Now before the codependency fear-mongers jump to any conclusions, I want to clarify that this is not without boundaries. Boundaries are incredibly important to treatment. I recall once telling a clinician I was treating that I could not refer to them due to how they were dealing with certain problems. This was a hard thing to say to this person whom I loved, but my honesty and boundary later became a central tenet of the therapy, because the modeling of integrity and boundaries was powerful and inspiring for the client. Being kind, being patient and using a non-confrontational approach to treatment does not mean cowering away from issues. Loving them does not mean I have lost who I am in the vortex of who they are.

In my experience, these attitudes and treatment ideals have fostered closeness, bonding and ultimately healing for many, many addicts I have worked with. They fostered a sense of respect for my clients, and the honesty of the relationship gave weight to my words and suggestions that might have never been there in the past. These clients did not change, heal and grow because I was perfect at this model of counseling or that.

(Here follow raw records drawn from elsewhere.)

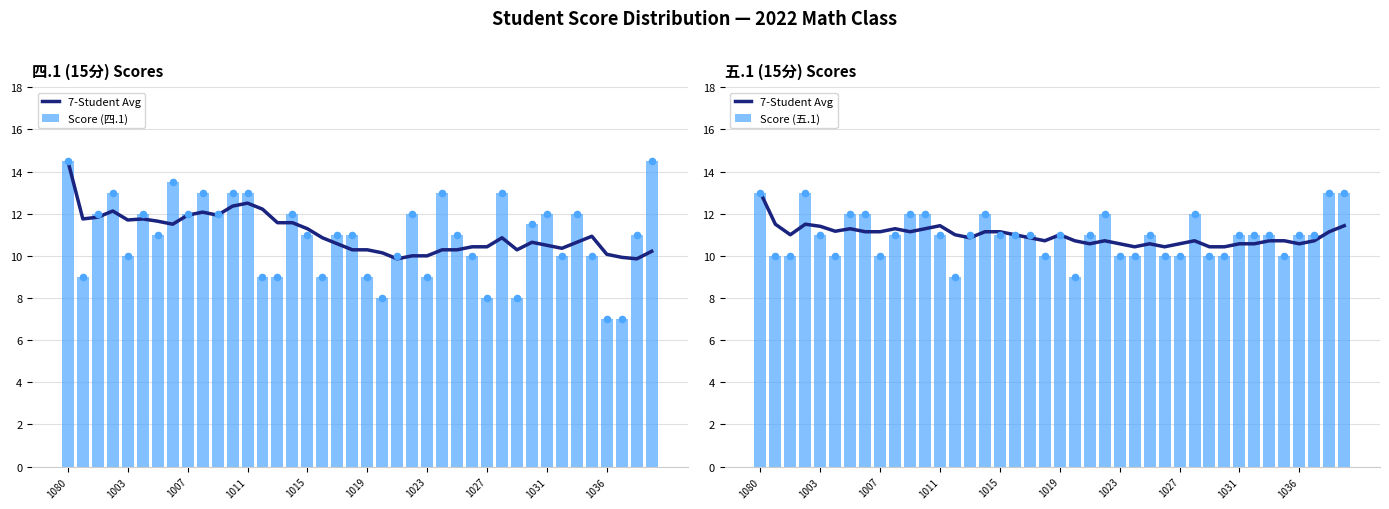

Which series contains the lowest Y value?

Score (四.1)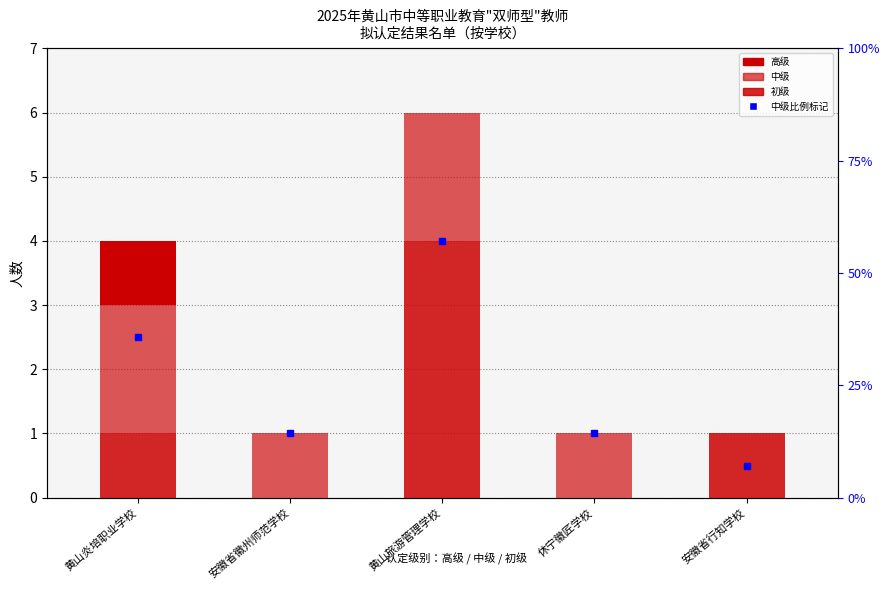

Reading right to left, extract all data points from this chart.

初级: 安徽省行知学校=1	休宁徽匠学校=0	黄山旅游管理学校=4	安徽省徽州师范学校=0	黄山炎培职业学校=1
中级: 安徽省行知学校=0	休宁徽匠学校=1	黄山旅游管理学校=2	安徽省徽州师范学校=1	黄山炎培职业学校=2
高级: 安徽省行知学校=0	休宁徽匠学校=0	黄山旅游管理学校=0	安徽省徽州师范学校=0	黄山炎培职业学校=1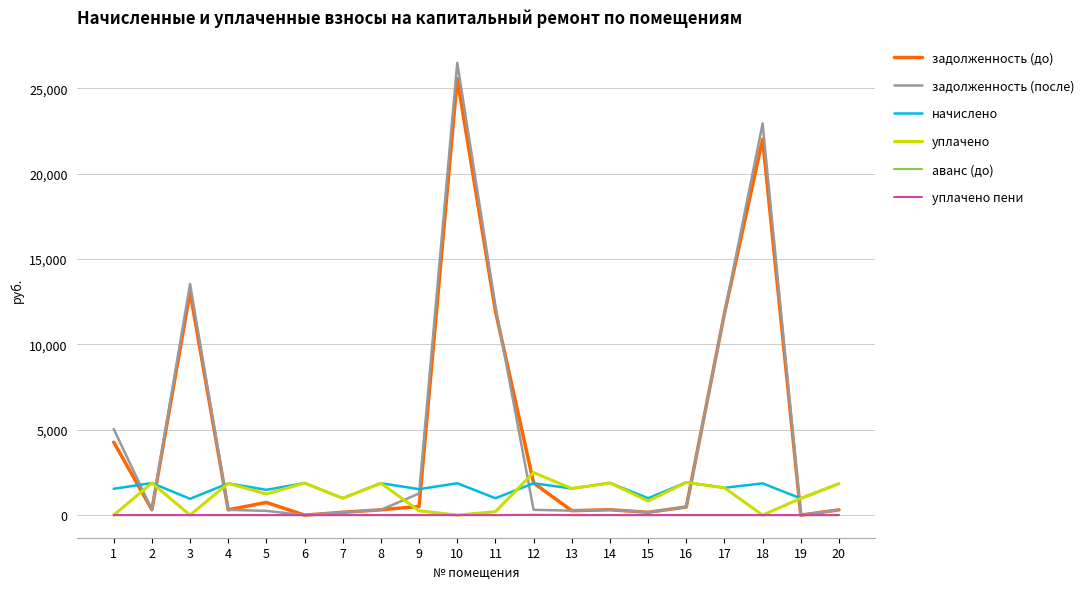

Is the value of уплачено пени at 16 greater than the value of начислено at 5?

No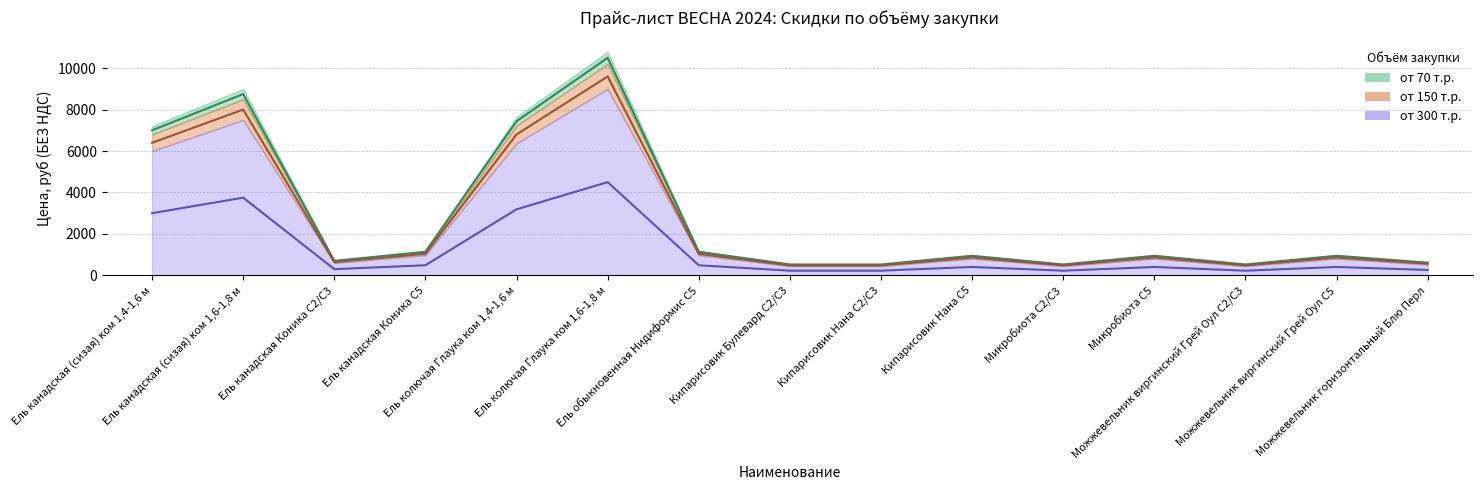

True or false: от 300 т.р. has more than 1 points higher than both neighbors.

True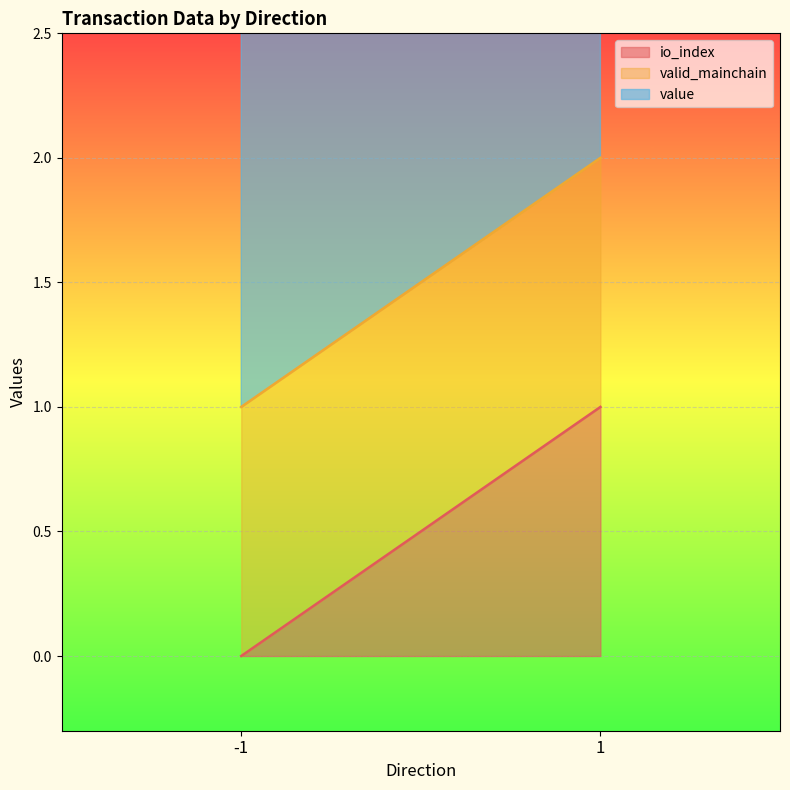

Which category has the lowest value in the valid_mainchain series?

-1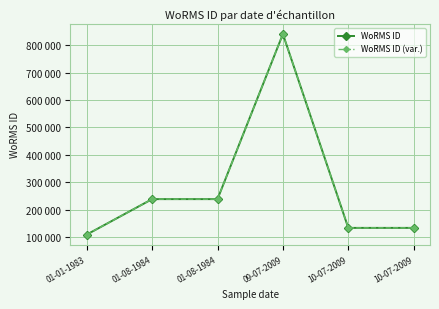

What is the label of the 5th point from the left?

10-07-2009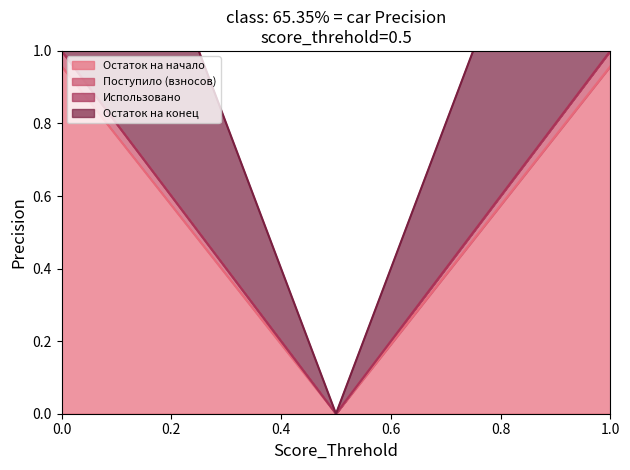

True or false: Остаток на начало has a value of 0.4 at 0.0.

False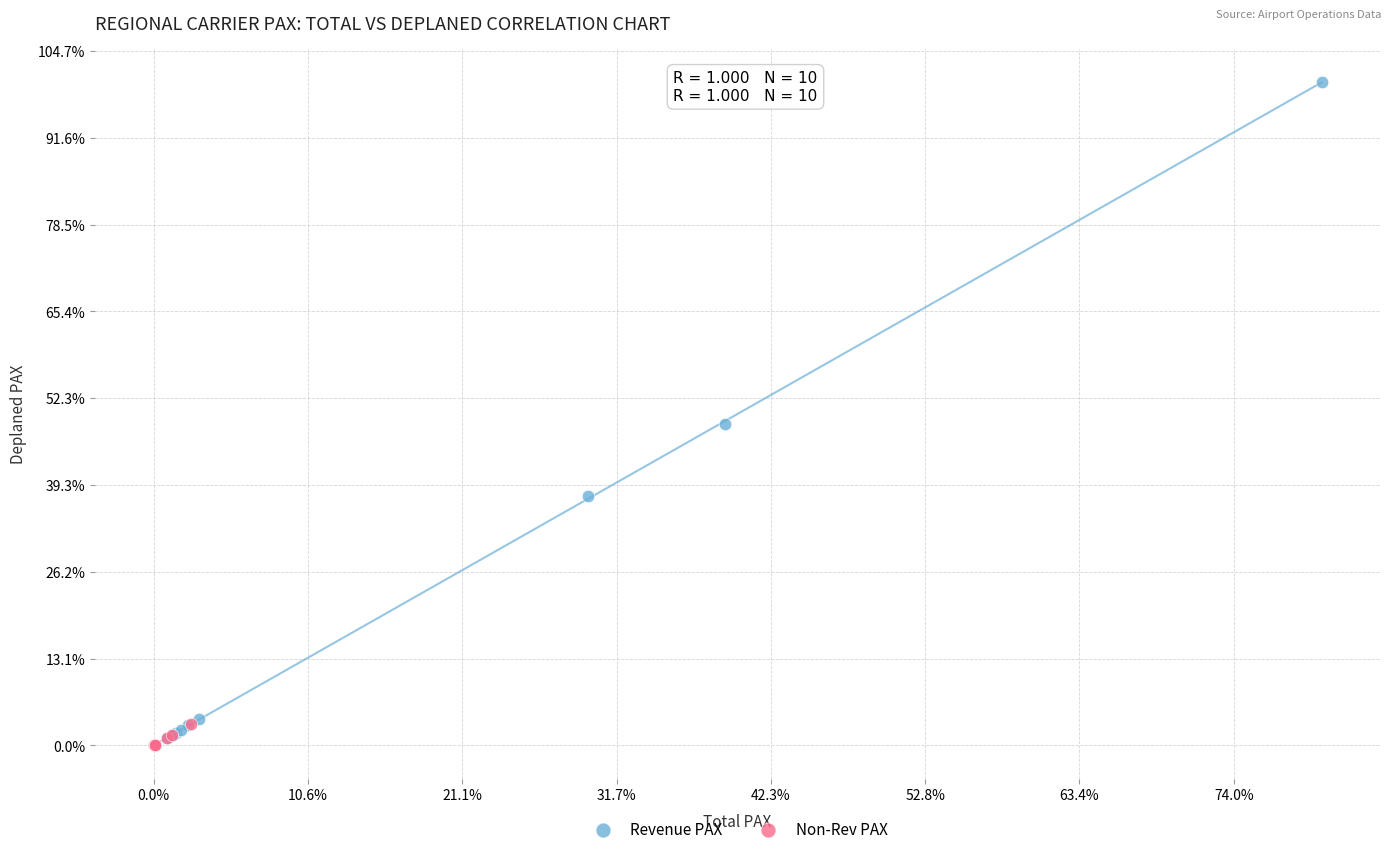

Which series has the widest spread of Y values?

Revenue PAX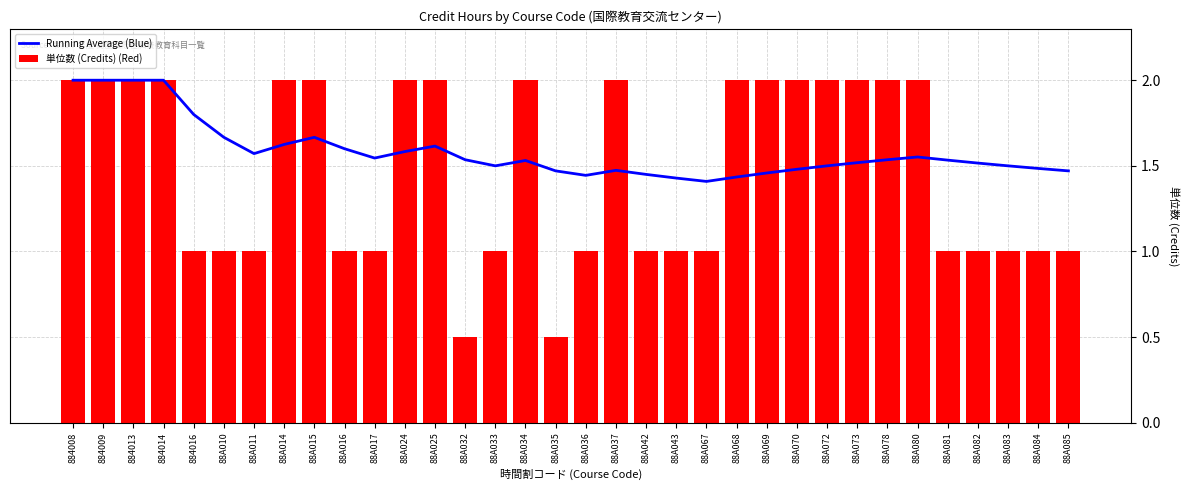

What is the greatest value displayed?

2.0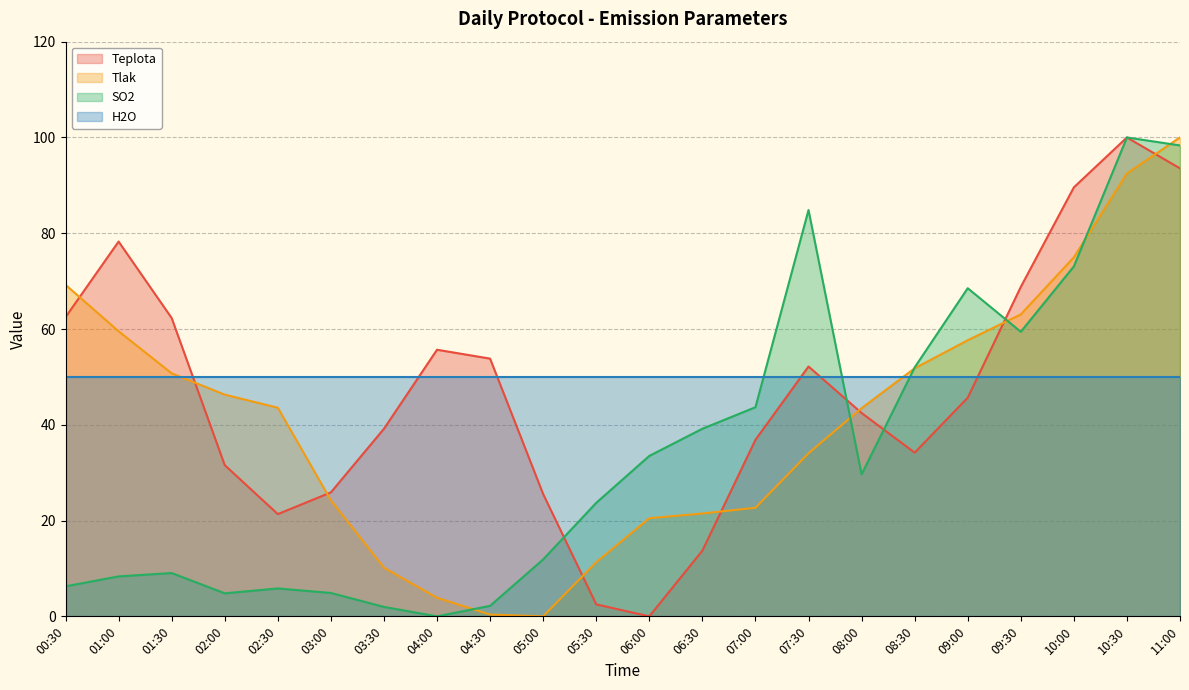

Does the chart display data point markers on the line(s)?

No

They changed, healed and grew because they felt safe, loved and received honest feedback in a kind, compassionate way. As a counselor, I was not interfering with their growth, but was facilitating it and joining them in it. For any reader that sees this as a bunch of fluff, I assure you my approach is anything but. There is no co-signing of anything here. But there is no abuse either.

I urge other counselors, both new and experienced to constantly re-evaluate and remain open to new ideas. Explore ethics and yourself. Try writing your own ethical code in addition to the one that your certifying or licensing board has recommended. Engage in your own therapy process, whether you need it or not. Ask yourself, what in you prevents you from loving a certain client or patient. What is at risk for you? The answers may surprise you and they are certainly fantastic fodder for your own growth in supervision, therapy and as a clinician. In the end, you will not only benefit, but your clients will as well.